Sinful Humanity and God’s Good Purposes

Nathan Klahsen   -  

The post is from a sermon on Genesis 27

Can God Use Sinful Humanity to Accomplish His Good Purposes?

Some of the most difficult moments in life raise this very question. Can God really work through human sin, failure, and brokenness to accomplish His will?

Genesis 27 gives us a front-row seat to a family marked by deceit, favoritism, and manipulation, and yet, through it all, God’s sovereign plan prevails.

The Messy Story of Genesis 27

In Genesis 25:23, God had already declared His plan—that Jacob, the younger son, would receive the blessing instead of Esau, the firstborn. But rather than trusting God’s word, every major character in Genesis 27 tries to control the outcome.

Isaac seeks to bless Esau in secret, ignoring God’s revealed will.

Rebekah schemes to make sure Jacob receives the blessing by deception.

Jacob lies repeatedly to his father to steal what was already promised to him.

Esau responds with rage, seeking revenge rather than repentance.

It’s a story of human failure at every turn. Yet, despite all of it, God’s will stands.

God’s Sovereignty in the Midst of Sin

This passage forces us to wrestle with an important truth: God is sovereign not just despite human sin, but even through it.

This doesn’t mean that God approves of sin—Isaac, Rebekah, Jacob, and Esau are all accountable for their choices. But it does mean that not even human sin can thwart God’s good purposes.

Joseph understood this when he said in Genesis 50:20:

“As for you, you meant evil against me, but God meant it for good.”

And we see it most clearly in Acts 4:27-28, where the greatest act of human sin—the crucifixion of Jesus—was at the same time the very means by which God accomplished the greatest good—our salvation.

“For truly in this city there were gathered together against your holy servant Jesus, whom you anointed, both Herod and Pontius Pilate, along with the Gentiles and the peoples of Israel, to do whatever your hand and your plan had predestined to take place.” (Acts 4:27-28)

The cross was not an accident.
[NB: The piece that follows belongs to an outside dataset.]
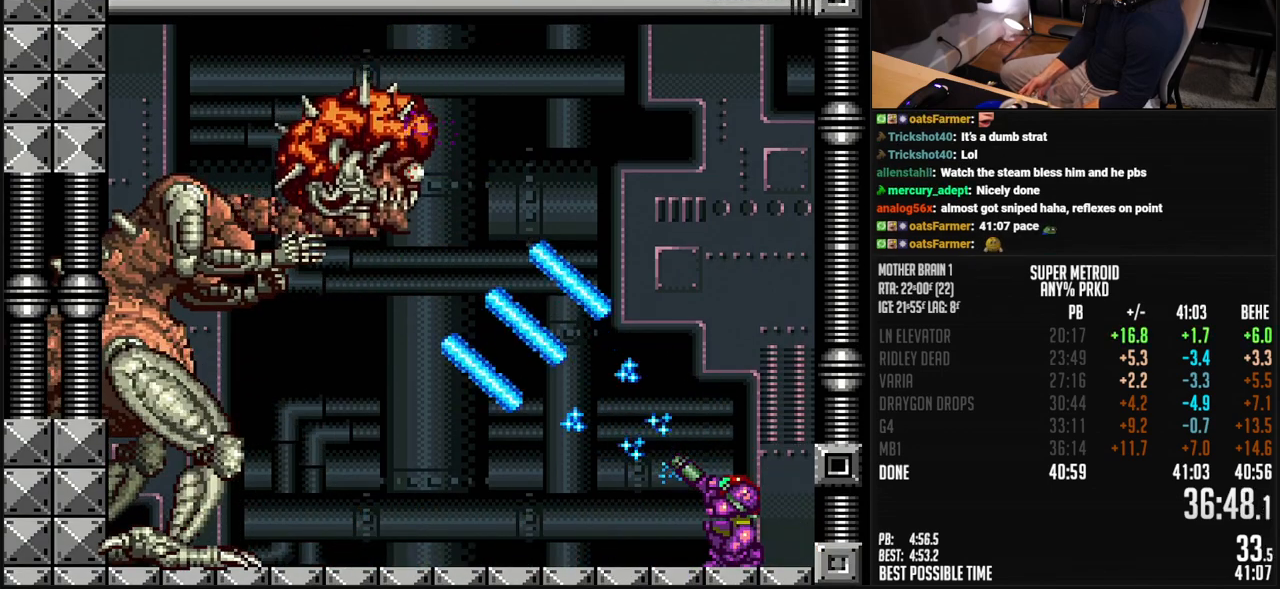
{"buttons": ["X", "R1"], "events": []}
It was God’s plan. And if God can use even the greatest evil to bring about the greatest good, we can trust Him in our own lives.

What About When We Suffer?

But what about those who have suffered deeply at the hands of others? What about the betrayed, the abandoned, the abused?

If you’ve ever been hurt by someone else’s sin, you may wonder: Where was God? Does He care?

Job, in the midst of unimaginable suffering, held onto this truth.

“Shall we receive good from God, and shall we not receive evil?” (Job 2:10)

This does not mean that God delights in suffering, but it does mean that He is present in it. He sees. He knows. He has not abandoned you. Even when evil seems to have the upper hand, God is actively weaving His good purposes through the pain (Psalm 34:18).

If you are in Christ and struggling under the weight of sin done against you, know this—your suffering is not meaningless. God is working, even when you cannot see it.

Hope in the One Who Redeems

Genesis 27 is not just a story about a broken family—it is a story of God’s sovereign grace at work.

And ultimately, it points us forward to Jesus—the One who took on our sin, our failures, our suffering, and our shame, and turned it into redemption.

Jacob deceived his father to steal a blessing—but Jesus willingly bore the curse so we could receive true blessing(Galatians 3:13).

Jacob received what he did not deserve through deception—but we receive what we do not deserve through grace (2 Corinthians 5:21).

Jacob fled in fear of Esau’s vengeance—but in Christ, we never have to flee, because our debt has been paid in full.

If God can use the cross—the worst sin in history—to accomplish salvation, then He can be trusted with our lives, our failures, and our suffering.

Will You Trust Him?

So where does this leave us?

God does not waste our suffering. He does not abandon His promises. He does not let sin have the final word.

You have a choice.

Will you fight Him, holding on to your fears and doubts?

Or will you surrender, trusting the One who turns suffering into redemption?